[Content revision data]
○ ○ ○ ○

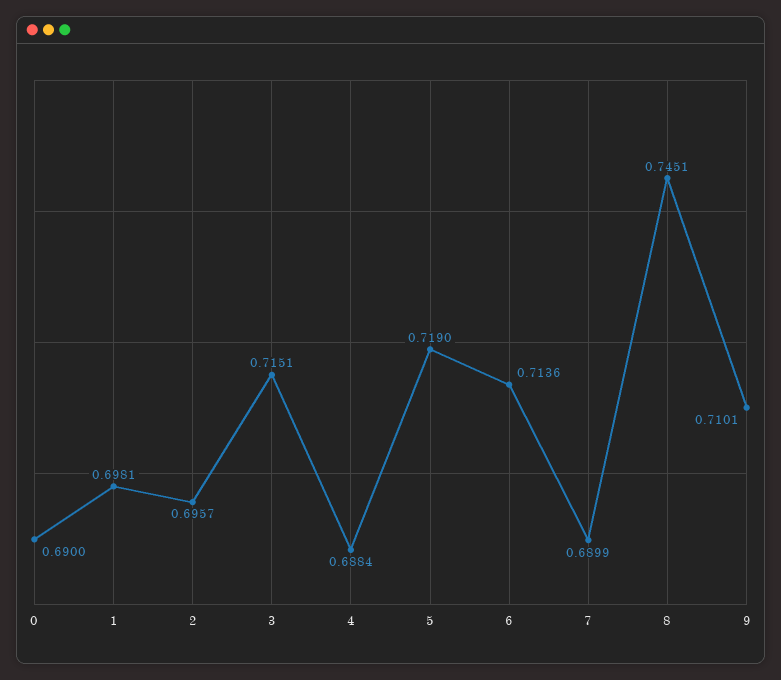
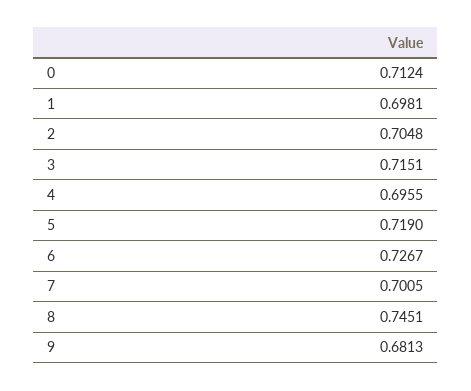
0: 0.69 -> 0.7124
2: 0.6957 -> 0.7048
4: 0.6884 -> 0.6955
6: 0.7136 -> 0.7267
7: 0.6899 -> 0.7005
9: 0.7101 -> 0.6813

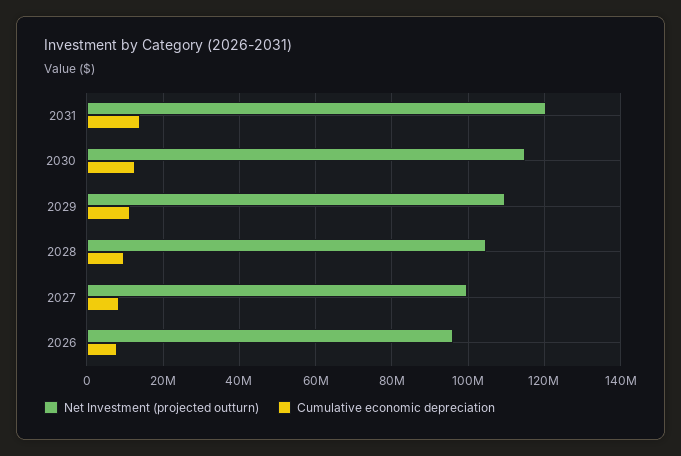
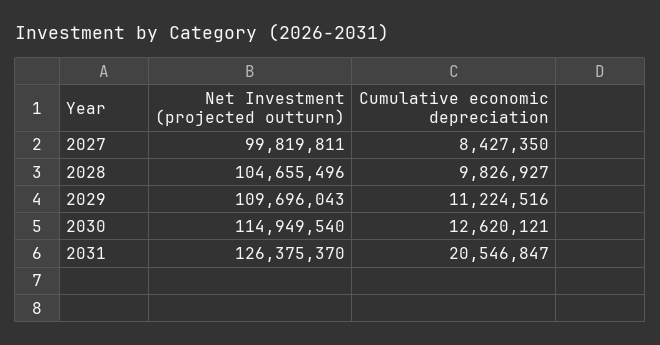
Net Investment (projected outturn), 2031: 120000000 -> 126375370
Cumulative economic depreciation, 2031: 14000000 -> 20546847
Net Investment (projected outturn), 2026: 96000000 -> none
Cumulative economic depreciation, 2026: 8000000 -> none

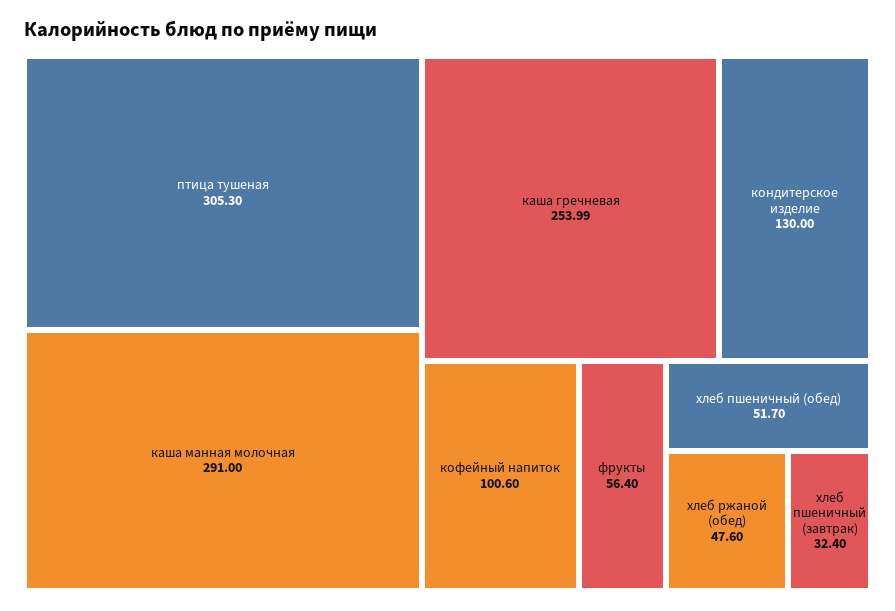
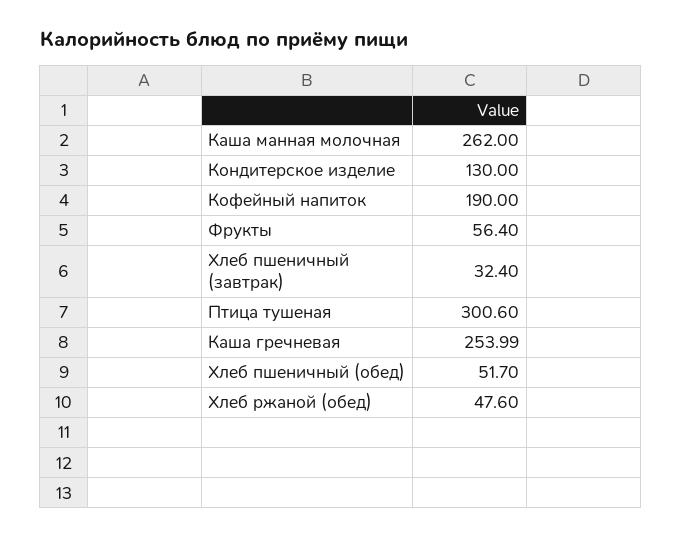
птица тушеная: 305.3 -> 300.6
каша манная молочная: 291 -> 262
кофейный напиток: 100.6 -> 190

○ ○ ○ ○

__WHAT THE TASK ASKS__. Return the entries unchanged, save for the pictures, which do not belong in the copy.

__EXPECTED ANSWER__.
0: 0.69 -> 0.7124
2: 0.6957 -> 0.7048
4: 0.6884 -> 0.6955
6: 0.7136 -> 0.7267
7: 0.6899 -> 0.7005
9: 0.7101 -> 0.6813

Net Investment (projected outturn), 2031: 120000000 -> 126375370
Cumulative economic depreciation, 2031: 14000000 -> 20546847
Net Investment (projected outturn), 2026: 96000000 -> none
Cumulative economic depreciation, 2026: 8000000 -> none

птица тушеная: 305.3 -> 300.6
каша манная молочная: 291 -> 262
кофейный напиток: 100.6 -> 190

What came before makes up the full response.